How to Start an Incentive Travel Program

From the eBook of the same name; this 2-minute overview covers the basics of the 7 keys to starting a successful incentive trip. Whether you’re starting an incentive trip or looking for fresh ideas for your current, this is for you!

Here are the seven keys to starting a successful incentive travel program:

Number one: motivate who and what. When I say “who” I mean your audience. What are their demographics? What are their psychographics? The “what” is about business goals, our tip is put the goals in writing. I promise you’ll be shocked at the clarity of purpose it brings.
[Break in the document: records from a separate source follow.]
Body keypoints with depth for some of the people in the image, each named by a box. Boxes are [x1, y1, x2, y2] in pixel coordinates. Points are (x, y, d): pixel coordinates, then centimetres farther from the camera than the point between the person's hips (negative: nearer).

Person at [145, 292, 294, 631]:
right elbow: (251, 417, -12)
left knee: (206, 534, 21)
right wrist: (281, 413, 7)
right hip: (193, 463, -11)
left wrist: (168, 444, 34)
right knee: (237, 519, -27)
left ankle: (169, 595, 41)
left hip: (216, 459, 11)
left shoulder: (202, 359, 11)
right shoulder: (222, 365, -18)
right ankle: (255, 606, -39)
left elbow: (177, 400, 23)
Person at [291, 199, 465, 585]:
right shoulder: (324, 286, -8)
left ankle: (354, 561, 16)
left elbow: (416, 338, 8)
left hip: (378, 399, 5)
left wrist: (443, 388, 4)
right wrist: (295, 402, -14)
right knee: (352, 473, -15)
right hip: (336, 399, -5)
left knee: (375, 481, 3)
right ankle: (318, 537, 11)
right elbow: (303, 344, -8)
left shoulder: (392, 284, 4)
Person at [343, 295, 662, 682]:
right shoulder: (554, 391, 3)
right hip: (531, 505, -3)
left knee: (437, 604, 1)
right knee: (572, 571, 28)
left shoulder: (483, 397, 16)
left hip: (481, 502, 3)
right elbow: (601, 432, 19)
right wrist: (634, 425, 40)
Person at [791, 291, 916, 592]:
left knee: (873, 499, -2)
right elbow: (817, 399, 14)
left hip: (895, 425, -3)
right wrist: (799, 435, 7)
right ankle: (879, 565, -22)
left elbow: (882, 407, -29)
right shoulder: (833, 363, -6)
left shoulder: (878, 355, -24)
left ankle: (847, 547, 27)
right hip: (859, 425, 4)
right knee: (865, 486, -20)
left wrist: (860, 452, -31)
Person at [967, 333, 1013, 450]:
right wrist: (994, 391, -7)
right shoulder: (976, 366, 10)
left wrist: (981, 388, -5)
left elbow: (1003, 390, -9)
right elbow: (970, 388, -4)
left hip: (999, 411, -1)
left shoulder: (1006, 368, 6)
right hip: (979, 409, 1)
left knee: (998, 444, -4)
Number two: hire an incentive pro. Okay, I know that seems self-serving but here’s why… an incentive program needs expert advice on current trends reduce risks and save you time and money.

Number three: pick an aspirational destination. This often gets the most attention cite shared these most used destinations from 2017. What I see personally is Hawaii, Mexico, Caribbean, and Europe are the most popular and the most motivational. Here are three common mistakes: it’s not a CEO getaway, it’s not an executive committee retreat; focus on your audience and what’s going to motivate them.

Number four: build the budget. I’m asked “how much does a trip usually cost?” The IRF answered that in a recent study $3,915 per person, not per couple. But, another cautionary tale, just realized it could be more or less high-end trips could be a good bit more than $4,000, and a modest trip could be a good bit less. We have a budget builder on that you can use to play what-if scenarios.

Number five: add unforgettable experiences. This is what differentiates an incentive trip from a mere vacation. Leverage the unique event venues that are available in the destinations you go to create over-the-top events. Add authentic, unique, localized activities that can only be done in that location and then add gifting experiences; that becomes a real differentiator.

Number six: create engaging communications. One mistake I see is a trip is often the best-kept secret due to tiny promotional budgets. You should include in your communication strategy: teasers, kickoff videos, microsites, and leaderboards to motivate performance.

Number seven: high-touch logistics. Make sure you add an on-site manager and be cautious of using internal staff and presenting the trip to them as a perk.